In case you missed it, Greg will be celebrating National Poetry Month in a big ol’ way with 30 Poets/30 Days. Read all about it here, including his all-star poet line-up, but bottom line is that he’ll be posting a previously unpublished poem by a different poet for each day in April. You gotta love that. Jack Prelunsky launches Greg’s event today with “A Little Poem For Poetry Month.”

* * *

The honorable Tricia Stohr-Hunt of The Miss Rumphius Effect features Poetry Makers, in which she’ll be interviewing thirty-six rock-star poets during the month of April. The schedule’s here. How fabulous is that?

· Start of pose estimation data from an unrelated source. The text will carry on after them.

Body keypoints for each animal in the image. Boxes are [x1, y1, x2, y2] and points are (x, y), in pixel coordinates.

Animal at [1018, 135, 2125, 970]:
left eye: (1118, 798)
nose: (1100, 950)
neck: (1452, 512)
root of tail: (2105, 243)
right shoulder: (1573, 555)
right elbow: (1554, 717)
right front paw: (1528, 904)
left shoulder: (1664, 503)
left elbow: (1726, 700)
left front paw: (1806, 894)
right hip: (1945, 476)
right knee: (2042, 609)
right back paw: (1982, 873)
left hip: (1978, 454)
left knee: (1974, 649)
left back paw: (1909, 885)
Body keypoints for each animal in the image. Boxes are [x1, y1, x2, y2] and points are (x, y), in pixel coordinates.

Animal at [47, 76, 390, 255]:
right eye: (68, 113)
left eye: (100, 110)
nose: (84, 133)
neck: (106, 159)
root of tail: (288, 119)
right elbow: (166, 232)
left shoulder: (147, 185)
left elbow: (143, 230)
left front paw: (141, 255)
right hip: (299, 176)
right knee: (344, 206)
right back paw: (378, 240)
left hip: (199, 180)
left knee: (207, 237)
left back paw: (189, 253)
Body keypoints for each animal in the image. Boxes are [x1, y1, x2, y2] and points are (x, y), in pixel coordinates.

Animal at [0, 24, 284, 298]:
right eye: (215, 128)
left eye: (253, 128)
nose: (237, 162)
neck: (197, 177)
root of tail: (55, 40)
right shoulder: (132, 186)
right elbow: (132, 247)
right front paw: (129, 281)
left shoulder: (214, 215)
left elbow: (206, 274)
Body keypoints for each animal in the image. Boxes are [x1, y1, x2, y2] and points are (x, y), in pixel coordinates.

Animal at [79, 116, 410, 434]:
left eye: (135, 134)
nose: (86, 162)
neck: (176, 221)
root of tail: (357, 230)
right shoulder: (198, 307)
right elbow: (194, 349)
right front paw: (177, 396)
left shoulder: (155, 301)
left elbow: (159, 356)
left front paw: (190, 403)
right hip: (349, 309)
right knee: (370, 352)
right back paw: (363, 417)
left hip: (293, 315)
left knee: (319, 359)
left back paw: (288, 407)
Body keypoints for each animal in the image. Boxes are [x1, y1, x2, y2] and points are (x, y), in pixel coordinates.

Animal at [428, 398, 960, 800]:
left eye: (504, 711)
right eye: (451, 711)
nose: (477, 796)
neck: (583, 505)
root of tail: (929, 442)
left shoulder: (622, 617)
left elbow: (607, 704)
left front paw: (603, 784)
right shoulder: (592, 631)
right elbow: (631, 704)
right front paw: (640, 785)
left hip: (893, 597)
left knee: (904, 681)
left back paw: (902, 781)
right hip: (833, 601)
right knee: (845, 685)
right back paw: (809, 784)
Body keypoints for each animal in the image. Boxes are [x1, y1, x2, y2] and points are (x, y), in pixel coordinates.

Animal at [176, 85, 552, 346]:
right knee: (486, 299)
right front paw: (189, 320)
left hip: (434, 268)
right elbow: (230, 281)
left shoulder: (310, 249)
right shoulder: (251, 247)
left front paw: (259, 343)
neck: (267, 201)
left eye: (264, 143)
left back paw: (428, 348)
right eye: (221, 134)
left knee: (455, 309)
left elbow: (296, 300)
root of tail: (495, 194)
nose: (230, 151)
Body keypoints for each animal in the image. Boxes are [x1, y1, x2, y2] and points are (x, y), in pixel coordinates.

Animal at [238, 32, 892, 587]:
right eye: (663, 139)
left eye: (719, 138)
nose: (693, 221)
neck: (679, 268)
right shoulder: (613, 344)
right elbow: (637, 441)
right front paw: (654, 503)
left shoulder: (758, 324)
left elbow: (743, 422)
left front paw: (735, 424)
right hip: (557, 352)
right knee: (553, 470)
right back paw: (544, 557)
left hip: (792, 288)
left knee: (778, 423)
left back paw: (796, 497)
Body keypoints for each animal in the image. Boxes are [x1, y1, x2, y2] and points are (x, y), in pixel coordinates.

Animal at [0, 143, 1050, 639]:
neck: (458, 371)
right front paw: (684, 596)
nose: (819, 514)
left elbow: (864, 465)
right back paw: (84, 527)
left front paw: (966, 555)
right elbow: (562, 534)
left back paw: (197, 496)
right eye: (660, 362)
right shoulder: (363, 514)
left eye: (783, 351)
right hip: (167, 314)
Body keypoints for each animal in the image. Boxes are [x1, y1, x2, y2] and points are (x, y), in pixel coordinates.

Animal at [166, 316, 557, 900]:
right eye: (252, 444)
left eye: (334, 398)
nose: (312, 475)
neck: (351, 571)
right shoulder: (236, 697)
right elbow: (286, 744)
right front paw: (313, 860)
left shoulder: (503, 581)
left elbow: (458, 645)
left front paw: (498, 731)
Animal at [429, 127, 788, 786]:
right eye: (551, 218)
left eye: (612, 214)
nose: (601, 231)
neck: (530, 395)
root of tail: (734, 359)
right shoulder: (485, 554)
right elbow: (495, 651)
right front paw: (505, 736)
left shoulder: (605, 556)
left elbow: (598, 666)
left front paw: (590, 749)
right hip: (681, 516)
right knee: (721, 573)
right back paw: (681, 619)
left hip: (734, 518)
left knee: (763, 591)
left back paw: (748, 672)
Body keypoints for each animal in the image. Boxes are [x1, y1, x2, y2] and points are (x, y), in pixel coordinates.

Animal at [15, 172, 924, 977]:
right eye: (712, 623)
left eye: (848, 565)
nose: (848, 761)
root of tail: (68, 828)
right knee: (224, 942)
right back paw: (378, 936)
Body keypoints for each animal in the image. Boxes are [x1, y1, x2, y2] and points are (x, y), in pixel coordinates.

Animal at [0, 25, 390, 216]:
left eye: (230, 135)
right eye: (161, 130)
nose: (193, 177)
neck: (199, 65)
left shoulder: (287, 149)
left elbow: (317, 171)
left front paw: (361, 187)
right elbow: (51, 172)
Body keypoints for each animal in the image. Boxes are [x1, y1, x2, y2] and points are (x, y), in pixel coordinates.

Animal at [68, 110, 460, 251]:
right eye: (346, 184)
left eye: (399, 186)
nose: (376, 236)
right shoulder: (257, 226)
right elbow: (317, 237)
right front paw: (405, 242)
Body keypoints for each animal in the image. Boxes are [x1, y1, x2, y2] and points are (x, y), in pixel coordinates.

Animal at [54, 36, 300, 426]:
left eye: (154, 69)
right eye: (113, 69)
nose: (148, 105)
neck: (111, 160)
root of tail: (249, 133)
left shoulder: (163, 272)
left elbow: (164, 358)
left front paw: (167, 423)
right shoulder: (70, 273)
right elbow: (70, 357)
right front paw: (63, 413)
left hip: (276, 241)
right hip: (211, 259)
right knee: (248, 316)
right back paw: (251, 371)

Very, I say.

* * * * * * *

The multi-faceted Farida Dowler of Saints and Spinners and Minh Le of bottom shelf books (whose response to the curse-word Pivot question back in August 2007 remains my all-time favorite one and which is not appropros to this post, so I apologize) are hosting—starting today!—a children’s-book-sequels contest that calls upon the abundant creativity of their readers. It is entitled, not surprisingly, Unnecessary Children’s Book Sequels That Never Were. (What? You’ve never heard of the doomed, downright DISASTROUS sequel to Wanda Gág’s Millions of Cats, the recently discovered Millions of Rats? Well, head on over to Farida’s site to read about it today.)